The obvious examples are music and video entertainment – industries that have been completely reinvented by new technologies. Likewise travel, car rentals, taxi services, and retail of every stripe, along with ancillary services like delivery and supply chain management are undergoing fundamental, technology-based changes. Banks have closed thousands of branches because people expect to be able to do all their banking from the sofa. Even the business model for restaurants is changing, as many now sell more food through home delivery services than in their dining rooms. Given the billions being invested by major auto companies and non-auto companies, autonomous vehicles are a near certainty within a few years, which will change fundamentals of vehicle ownership, traffic patterns, street design, insurance and more. Personal auto ownership (with big monthly payments, insurance and maintenance costs for an asset that sits idle 90 per cent of the time) will eventually be limited to hobbyists and collectors.
These are just a few of the most evident examples of consumer technology disrupting traditional industries by changing consumer expectations. If you think your sector is safe, consider that the pace of technological development and disruption has never slowed. It only accelerates. You can be certain that no matter what your industry, the expectations of your employees and customers are being dramatically reset by their experiences with consumer tech.

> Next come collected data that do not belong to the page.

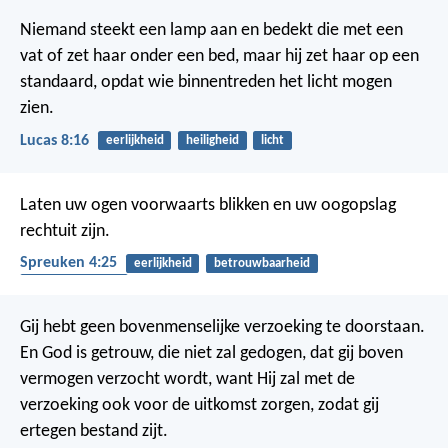
Niemand steekt een lamp aan en bedekt die met een
vat of zet haar onder een bed, maar hij zet haar op een
standaard, opdat wie binnentreden het licht mogen
zien.
Lucas 8:16
eerlijkheid
heiligheid
licht
Laten uw ogen voorwaarts blikken
en uw oogopslag
rechtuit zijn.
Spreuken 4:25
eerlijkheid
betrouwbaarheid
rechtvaardigheid
Gij hebt geen bovenmenselijke verzoeking te doorstaan.
En God is getrouw, die niet zal gedogen, dat gij boven
vermogen verzocht wordt, want Hij zal met de
verzoeking ook voor de uitkomst zorgen, zodat gij
ertegen bestand zijt.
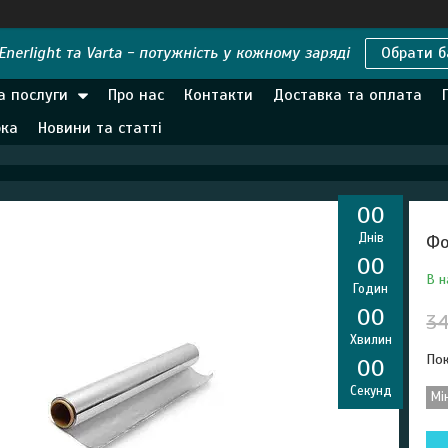
nerlight та Varta - потужність у кожному заряді
Обрати б
а послуги
Про нас
Контакти
Доставка та оплата
рка
Новини та статті
0
0
Днів
Фо
0
0
В н
Годин
0
0
34
Хвилин
Пок
0
0
Секунд
Мі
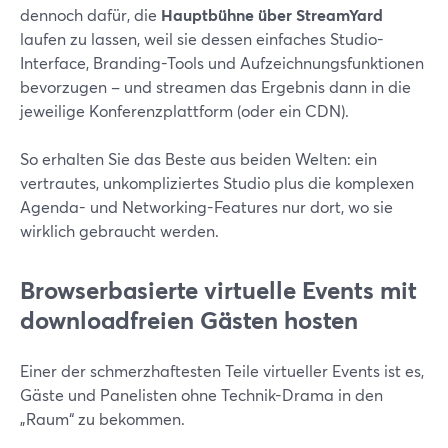
dennoch dafür, die
Hauptbühne über StreamYard
laufen zu lassen, weil sie dessen einfaches Studio-
Interface, Branding-Tools und Aufzeichnungsfunktionen
bevorzugen – und streamen das Ergebnis dann in die
jeweilige Konferenzplattform (oder ein CDN).
So erhalten Sie das Beste aus beiden Welten: ein
vertrautes, unkompliziertes Studio plus die komplexen
Agenda- und Networking-Features nur dort, wo sie
wirklich gebraucht werden.
Browserbasierte virtuelle Events mit
downloadfreien Gästen hosten
Einer der schmerzhaftesten Teile virtueller Events ist es,
Gäste und Panelisten ohne Technik-Drama in den
„Raum“ zu bekommen.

If they can put a man on the moon …
That used to be the lament of the consumer frustrated by some unmet expectation. If they can put a man on the moon, why can’t they (build a road without shutting down the city; run a proper election; make a tire that doesn’t go flat; make it easy to file my taxes; keep my brand of bread in stock … etc.)
And remember, they put a man on the moon 50 years ago when NASA’s combined computational power was millions of times less that what we have in a smart phone today. Everyone sees the accelerating pace of technological advancement all around us, yet few industries are preparing for it. We tend to react to it, often when it is too late.
This point was driven home for me recently when I bought a new house. I hate moving — physically relocating our family and our lives from one house to another. I hate that with the passion of a thousand suns. But earlier this year we decided to move. It was months of disruption, stress, uncertainty and financial risk, not to mention the discomfort it caused our family. First, we put the house up for sale. That was a process that took more than a month and required us to keep the house in a constant state of readiness to be viewed, which is a special challenge with two young children. We had to be ready to leave the house at a moment’s notice so perspective buyers could drop in. We had to repair any little problems, and hide any evidence that we existed. Then there’s the 4-5 per cent commission to hate, as well.
Once the house finally sold, we had to find our new dream house, within the closing time. We had to organize the move, arrange bridge financing and manage a thousand other annoying details. Compared to other consumer experiences to which I am accustomed, it was a barbaric nightmare.
I have come to expect consumer experiences to be fast and easy. If they can put a man on the moon, why can’t they make it easier for a family of four to move from one house to another. It’s not like we are trying to escape Earth’s gravity and survive in airless isolation on a rock 384,000 kilometres away. I should be able to buy and sell a house with a few clicks of my smart phone while sitting on the sofa watching Netflix.
As it turns out, I can. There’s a company in the U.S, called OpenDoor that has created the smartphone-Netflix-on-the-sofa model. Download the app, punch in your address, add a few pictures and get a valuation. You can agree or disagree with the valuation. When you agree, click the button and OpenDoor buys your house. They send a team the next day to confirm the valuation. Meanwhile, you can begin browsing their inventory of homes. Find something you like, click on it and it’s yours. If it’s not everything they say it is, you simply turn it back.
The implications of this model for the real estate sector are staggering. There may always be people who want the personal attention of a real estate agent and – near impossible to imagine – who like the conventional process. And in hot real estate markets sellers might be hopeful of a lucrative bidding war. But if you’re selling a house in a normal or slow market, rather than wait a year or more to sell, you would probably be delighted to have an immediate option.
The same kind of app is available if you are selling a car. Click, click, click, car sold, new car bought. No muss, no fuss. That is the level of expectation all industries must deal with today.
Rather than wait for the disruptive change to reinvent your sector, it’s more useful to acknowledge the continuously accelerating pace of technological advancement and to anticipate how that change will affect the way your employees expect to work and the way your customers expect to do business with you.